What do people eat in El Salvador?


The national dish in El Salvador is the "pupusa". A pupusa is a stuffed grilled tortilla. This tortilla is about 8 centimeters in diameter and half centimeter thick, and is made of dough, which can be prepared of mashed corn or rice. Common stuffing is cheese, or a combination of cheese with mashed pork cracklings, and/or mashed beans. Some other stuffing includes cheese with "loroco", mashed hard squash, and cheese with mashed hard squash. Pupusas are usually eaten for dinner, or for breakfast, and they are an inexpensive type of meal that families used to eat on weekends to escape out of the routine of the week, either in a traditional restaurant called "pupuseria", or at home.

Another traditional dish is the tamale, which is prepared by boiling or steaming a stuffed rectangular volume of dough, of around 10x5x3 centimeters, wrapped in leaves. There are at least four types of tamales, and they differ on the cereal that the dough is made of, the stuffing, and the type of leafs used to wrap it. The most common one is just called tamale, or "tamale of salt" in some regions, and their dough is made of corn. These types of tamales can be stuffed with chopped chicken, pork, duck (not too common) or chipilin, and are wrapped in corn leaves. If this tamale is stuffed with mashed beans instead, it is called "tamale pisque", which is served with tomatoes’ sauce. If the traditional tamale is mixed with sugar during its preparation, and also stuffed with raisins, it is called "tamale of sugar". Another type of tamale is called "tamale of corn", whose dough is made of young corn, has no stuffing, is wrapped with corncob leaves, and is served with sour cream.
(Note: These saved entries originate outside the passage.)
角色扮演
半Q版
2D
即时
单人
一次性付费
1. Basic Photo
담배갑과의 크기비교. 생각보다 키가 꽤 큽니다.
Typical options for breakfast are cereal with milk (most common among kids), tamales, pupusas, or a dish of eggs, beans, cheese, plantain, and one or two tortillas or bread. Coffee is common for breakfast. The eggs can be scrambled or fried. Beans can be mashed and fried, soupy, or mixed with rice, in which case they are called "casamiento" (wedding, as an analogy for the colors of the beans and the rice with the groom and the bride). Cheese for breakfast could be one slice of soft-unripened cheese, or a type of local hard cheese. Plantain could be served as fried and sliced, or chopped and parboiled.

The typical lunch includes rice, chicken, beef or fish, fresh salad, one or two tortillas, and a soft drink.
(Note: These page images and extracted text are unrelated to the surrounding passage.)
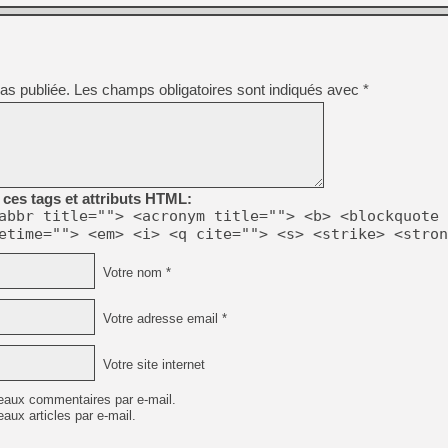
[GK] Déjà des dégraissage
[Mo5] Brickboy cherche à r
[GK] Minecraft et ses « Gra
[GK] Beast of Reincarnation
as publiée.
Les champs obligatoires sont indiqués avec
*
[GK] Ubisoft : fin de parti
[GK] Mémoire cash - Metroid
[GK] Dan Houser (GTA) défe
[GK] Comment EA Sports FC
[GK] Crimson Moon : un Dark
[GK] Isle of Reveries : le j
[GK] Moonlighter 2 : The En
ces tags et attributs HTML:
[GK] Capcom relance Monste
abbr title=""> <acronym title=""> <b> <blockquote 
etime=""> <em> <i> <q cite=""> <s> <strike> <stron
Votre nom *
[Mo5] Deux inédits du Virtu
[GK] Le beat'em up The Walk
[LTF] Eté 2026 - Séquence 
Votre adresse email *
Votre site internet
eaux commentaires par e-mail.
aux articles par e-mail.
For dinner, families usually prepare at home a dish similar to the breakfast that might include eggs, beans, cheese and plantain. Pupusas or tamales are other options for dinner.

Common afternoon snacks are pastries with coffee.


It is polite for guests to try some of every dish that is served. Leaving a little food on the plate is considered good manners. Guests compliment the host or hostess on the meal, something which assures the hosts that the guests feel welcome.